### Record extracts
Start of Block
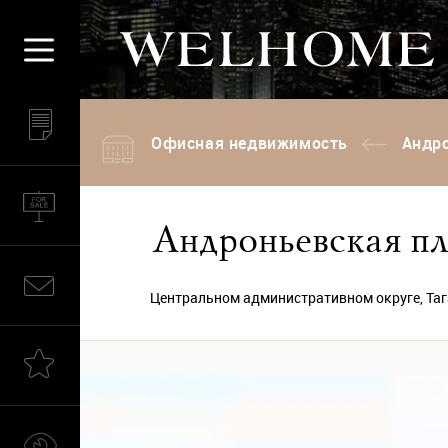
Офисная недвижимость
Андро
Андроньевская пло
Центральном административном округе, Таг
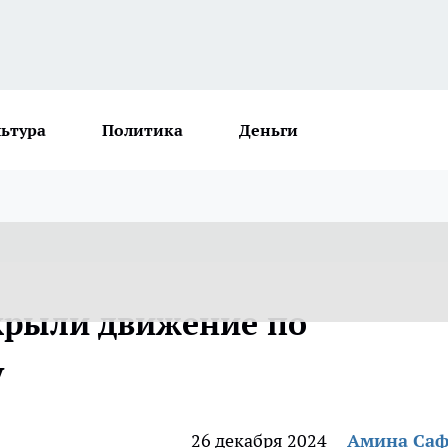
льтура
Политика
Деньги
крыли движение по
у
26 декабря 2024
Амина Са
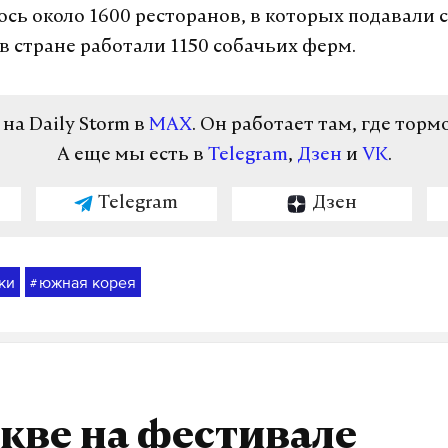
сь около 1600 ресторанов, в которых подавали 
в стране работали 1150 собачьих ферм.
а Daily Storm в
MAX
. Он работает там, где торм
А еще мы есть в
Telegram
,
Дзен
и
VK
.
Telegram
Дзен
ки
южная корея
#
кве на фестивале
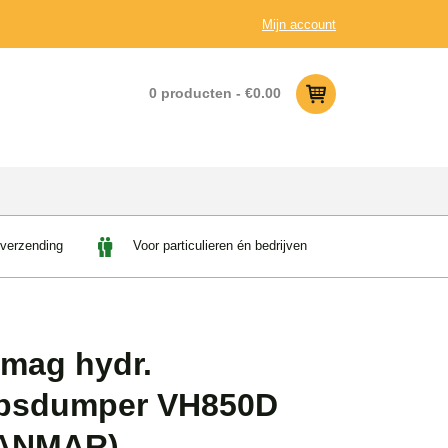
Mijn account
0 producten -
€
0.00
 verzending
Voor particulieren én bedrijven
mag hydr.
psdumper VH850D
ANMAR)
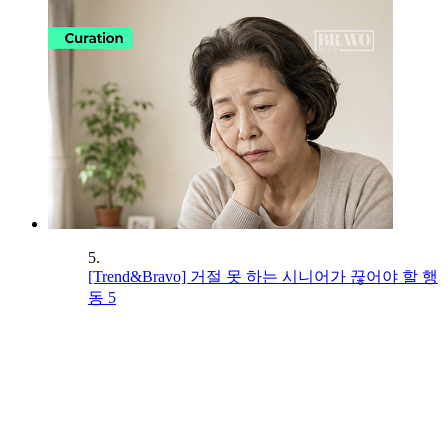
5.
[Trend&Bravo] 거절 못 하는 시니어가 끊어야 할 행
동 5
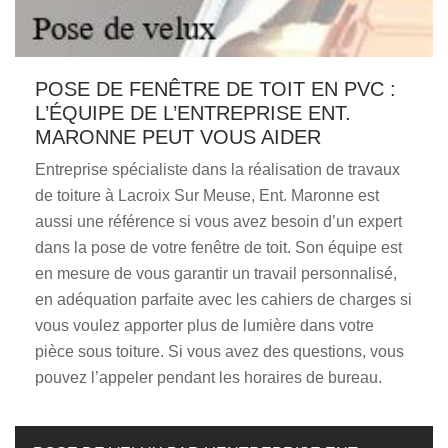
POSE DE FENÊTRE DE TOIT EN PVC :
L’ÉQUIPE DE L’ENTREPRISE ENT.
MARONNE PEUT VOUS AIDER
Entreprise spécialiste dans la réalisation de travaux
de toiture à Lacroix Sur Meuse, Ent. Maronne est
aussi une référence si vous avez besoin d’un expert
dans la pose de votre fenêtre de toit. Son équipe est
en mesure de vous garantir un travail personnalisé,
en adéquation parfaite avec les cahiers de charges si
vous voulez apporter plus de lumière dans votre
pièce sous toiture. Si vous avez des questions, vous
pouvez l’appeler pendant les horaires de bureau.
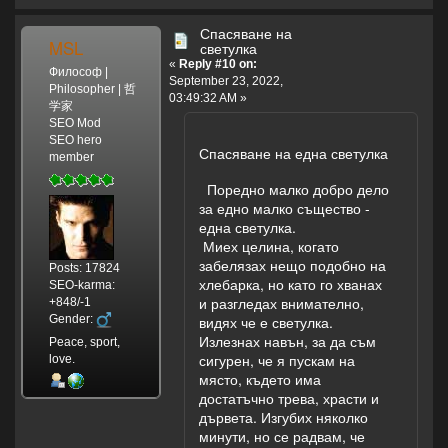
Спасяване на
MSL
светулка
«
Reply #10 on:
Философ |
September 23, 2022,
Philosopher | 哲
03:49:32 AM »
学家
SEO Mod
SEO hero
Спасяване на една светулка
member
Поредно малко добро дело
за едно малко същество -
една светулка.
Миех целина, когато
забелязах нещо подобно на
Posts: 17824
хлебарка, но като го хванах
SEO-karma:
и разгледах внимателно,
+848/-1
Gender:
видях че е светулка.
Излезнах навън, за да съм
Peace, sport,
сигурен, че я пускам на
love.
място, където има
достатъчно трева, храсти и
дървета. Изгубих няколко
минути, но се радвам, че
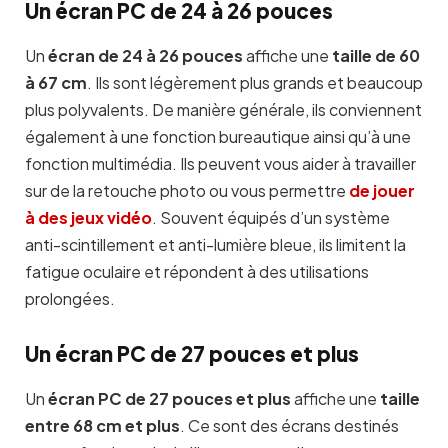
Un écran PC de 24 à 26 pouces
Un
écran de 24 à 26 pouces
affiche une
taille de 60
à 67 cm
. Ils sont légèrement plus grands et beaucoup
plus polyvalents. De manière générale, ils conviennent
également à une fonction bureautique ainsi qu’à une
fonction multimédia. Ils peuvent vous aider à travailler
sur de la retouche photo ou vous permettre
de jouer
à des jeux vidéo
. Souvent équipés d’un système
anti-scintillement et anti-lumière bleue, ils limitent la
fatigue oculaire et répondent à des utilisations
prolongées.
Un écran PC de 27 pouces et plus
Un
écran PC de 27 pouces et plus
affiche une
taille
entre 68 cm et plus
. Ce sont des écrans destinés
End of Block
### Task brief
Stop after the line containing "MARONNE PEUT VOUS AIDER": copy the records exactly from the first line up to there, leaving pictures out.

### Reply to the task
Офисная недвижимость
Андро
Андроньевская пло
Центральном административном округе, Таг
льтура
Политика
Деньги
крыли движение по
у
26 декабря 2024
Амина Са
сь около 1600 ресторанов, в которых подавали 
в стране работали 1150 собачьих ферм.
а Daily Storm в
MAX
. Он работает там, где торм
А еще мы есть в
Telegram
,
Дзен
и
VK
.
Telegram
Дзен
ки
южная корея
#
кве на фестивале
Mijn account
0 producten -
€
0.00
 verzending
Voor particulieren én bedrijven
mag hydr.
psdumper VH850D
ANMAR)
5.
[Trend&Bravo] 거절 못 하는 시니어가 끊어야 할 행
동 5
POSE DE FENÊTRE DE TOIT EN PVC :
L’ÉQUIPE DE L’ENTREPRISE ENT.
MARONNE PEUT VOUS AIDER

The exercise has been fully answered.